### AIM OF THE EXERCISE
Return each of the entries below precisely, with no pictures in the result.

### GIVEN DATA
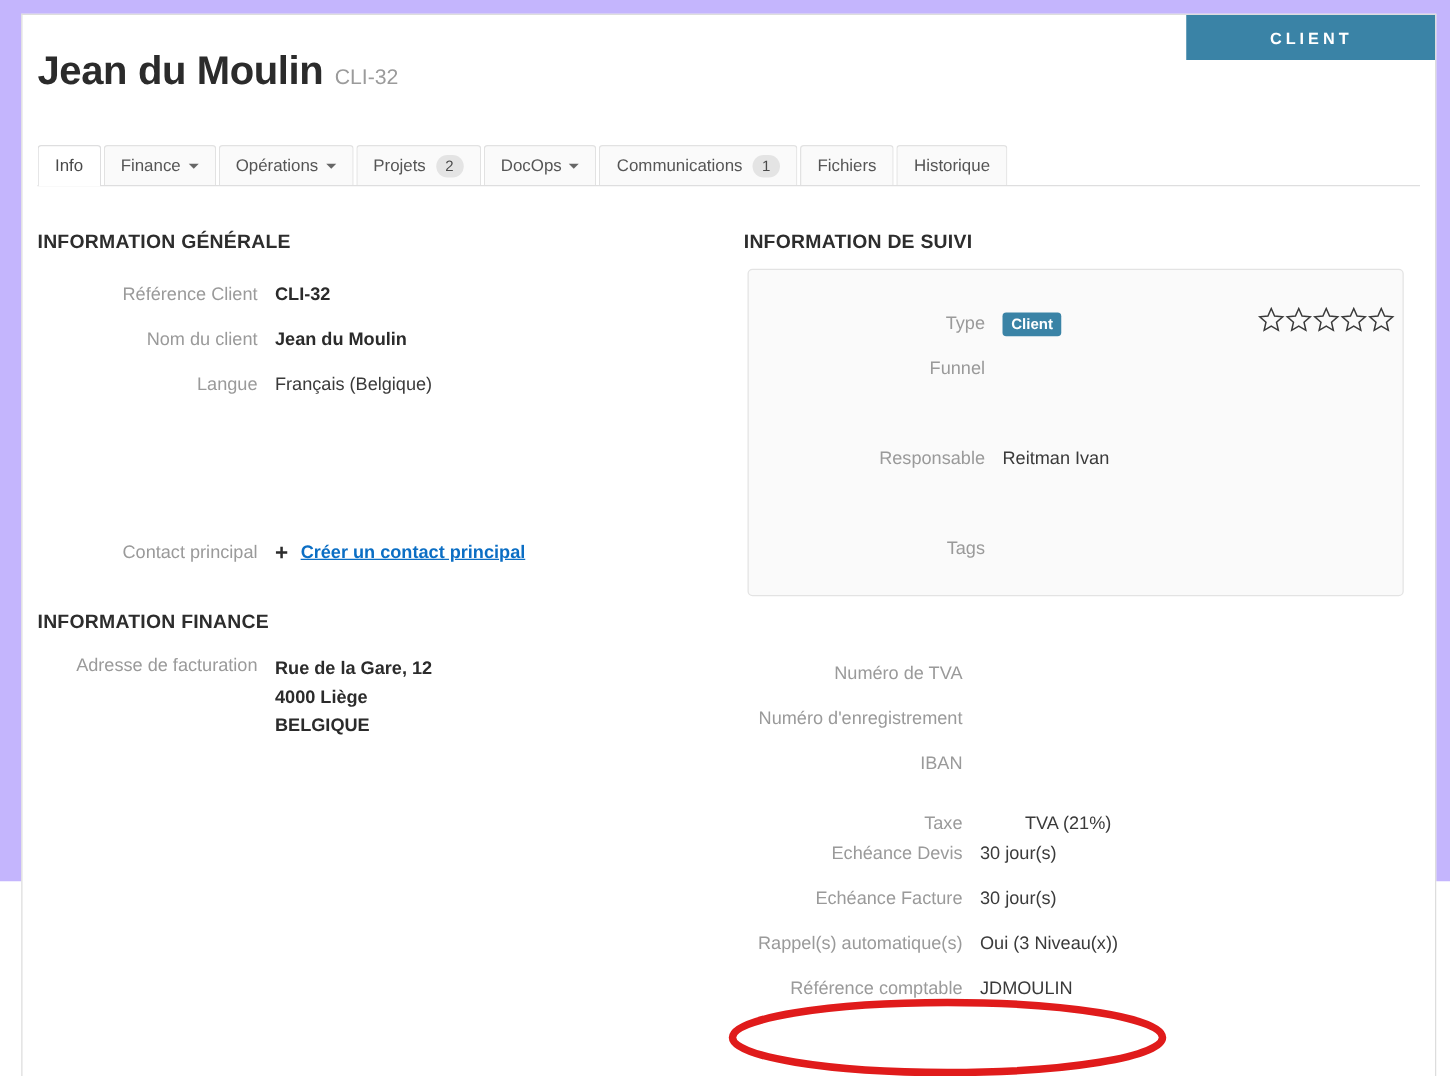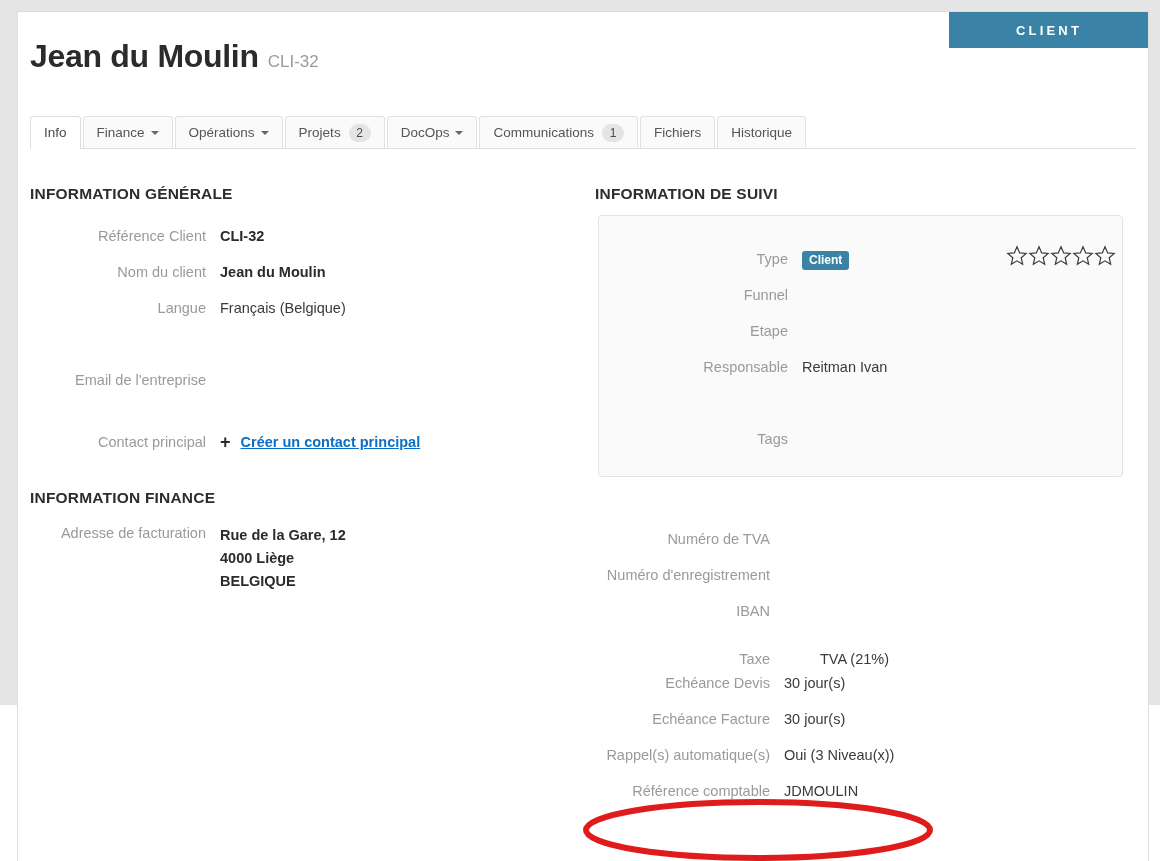--- a/index.html
+++ b/index.html
@@ -6,21 +6,21 @@
   html, body {
     margin: 0; padding: 0;
     width: 1160px; height: 861px;
     background: #ffffff;
     font-family: "Liberation Sans", sans-serif;
     overflow: hidden;
   }
   #screen {
     position: relative;
     width: 1160px; height: 705px;
-    background: #e5e5e5;
+    background: #c4b5fd;
   }
   
   #card {
     position: absolute;
     left: 17px; top: 11px;
     width: 1132px; height: 850px;
     background: #ffffff;
     border: 1px solid #dddddd;
     border-bottom: none;
     border-right: 1px solid #dddddd;
@@ -282,44 +282,36 @@
       <div class="fvalue bold">CLI-32</div>
     </div>
     <div class="field left-field" style="top:251px">
       <div class="flabel">Nom du client</div>
       <div class="fvalue bold">Jean du Moulin</div>
     </div>
     <div class="field left-field" style="top:287px">
       <div class="flabel">Langue</div>
       <div class="fvalue">Français (Belgique)</div>
     </div>
-    <div class="field left-field" style="top:359px">
-      <div class="flabel">Email de l'entreprise</div>
-      <div class="fvalue"></div>
-    </div>
 
     <div id="contact-link-wrap">
       <div class="flabel">Contact principal</div>
       <div id="plus-icon">+</div>
       <div id="contact-link">Créer un contact principal</div>
     </div>
 
     <div id="suivi-panel"></div>
 
     <div class="field suivi-field" style="top:274px">
       <div class="flabel">Funnel</div>
       <div class="fvalue"></div>
     </div>
     <div class="field suivi-field" style="top:238px">
       <div class="flabel">Type</div>
       <div class="fvalue"><span class="pill pill-type">Client</span></div>
-    </div>
-    <div class="field suivi-field" style="top:310px">
-      <div class="flabel">Etape</div>
-      <div class="fvalue"></div>
     </div>
     <div class="field suivi-field" style="top:346px">
       <div class="flabel">Responsable</div>
       <div class="fvalue">Reitman Ivan</div>
     </div>
     <div class="field suivi-field" style="top:418px">
       <div class="flabel">Tags</div>
       <div class="fvalue"></div>
     </div>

### TASK RESULT
--- a/index.html
+++ b/index.html
@@ -6,21 +6,21 @@
   html, body {
     margin: 0; padding: 0;
     width: 1160px; height: 861px;
     background: #ffffff;
     font-family: "Liberation Sans", sans-serif;
     overflow: hidden;
   }
   #screen {
     position: relative;
     width: 1160px; height: 705px;
-    background: #e5e5e5;
+    background: #c4b5fd;
   }
   
   #card {
     position: absolute;
     left: 17px; top: 11px;
     width: 1132px; height: 850px;
     background: #ffffff;
     border: 1px solid #dddddd;
     border-bottom: none;
     border-right: 1px solid #dddddd;
@@ -282,44 +282,36 @@
       <div class="fvalue bold">CLI-32</div>
     </div>
     <div class="field left-field" style="top:251px">
       <div class="flabel">Nom du client</div>
       <div class="fvalue bold">Jean du Moulin</div>
     </div>
     <div class="field left-field" style="top:287px">
       <div class="flabel">Langue</div>
       <div class="fvalue">Français (Belgique)</div>
     </div>
-    <div class="field left-field" style="top:359px">
-      <div class="flabel">Email de l'entreprise</div>
-      <div class="fvalue"></div>
-    </div>
 
     <div id="contact-link-wrap">
       <div class="flabel">Contact principal</div>
       <div id="plus-icon">+</div>
       <div id="contact-link">Créer un contact principal</div>
     </div>
 
     <div id="suivi-panel"></div>
 
     <div class="field suivi-field" style="top:274px">
       <div class="flabel">Funnel</div>
       <div class="fvalue"></div>
     </div>
     <div class="field suivi-field" style="top:238px">
       <div class="flabel">Type</div>
       <div class="fvalue"><span class="pill pill-type">Client</span></div>
-    </div>
-    <div class="field suivi-field" style="top:310px">
-      <div class="flabel">Etape</div>
-      <div class="fvalue"></div>
     </div>
     <div class="field suivi-field" style="top:346px">
       <div class="flabel">Responsable</div>
       <div class="fvalue">Reitman Ivan</div>
     </div>
     <div class="field suivi-field" style="top:418px">
       <div class="flabel">Tags</div>
       <div class="fvalue"></div>
     </div>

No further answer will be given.